Hascombe is a nineteenth-century hill station garden located at Mount Macedon in Victoria, Australia. The 11 hectare garden, located on Alton Road, is regarded as one of Victoria's finest and is listed on the Register of the National Estate.

==History==
R.L.J. Elery, the original owner, constructed a villa on the site in the 1870s. The garden was significantly expanded by R.S. Whiting who blended his design with the natural landscape of the creek and its backdrop of blackwoods and tree ferns.
In the 1930s the owner at the time, S.Ricketson installed a log cabin, tennis courts and a Douglas Pine plantation.

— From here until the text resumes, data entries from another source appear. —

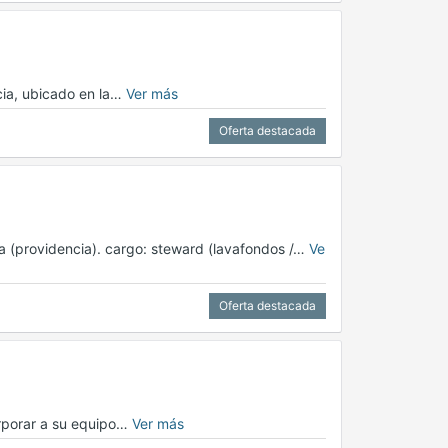
cia, ubicado en la…
Ver más
Oferta destacada
lia (providencia). cargo: steward (lavafondos /…
Ve
Oferta destacada
orporar a su equipo…
Ver más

The garden was further developed by Sir Thomas and Lady Ramsay from the 1930s to 1989 when the garden was purchased by Paula and Lindsay Fox.

==Layout==
The garden consists of a number of terraced levels with stone retaining walls. A system of pathways and steps link the various levels.

==Planting==
The garden has a holly and linden walk, hedges comprising Pittosporum, Viburnum, Ilex and Eucryphia species. A "Picking Garden" displays a range of colourful flower varieties, while the "Woodland Garden" showcases spring bulbs.

Notable trees include a 100-year-old Horizontal Elm (Ulmus glabra 'Horizontalis') a Himalayan Fir (Abies pindrow) and a Cappadocian Maple (Acer cappadocicum).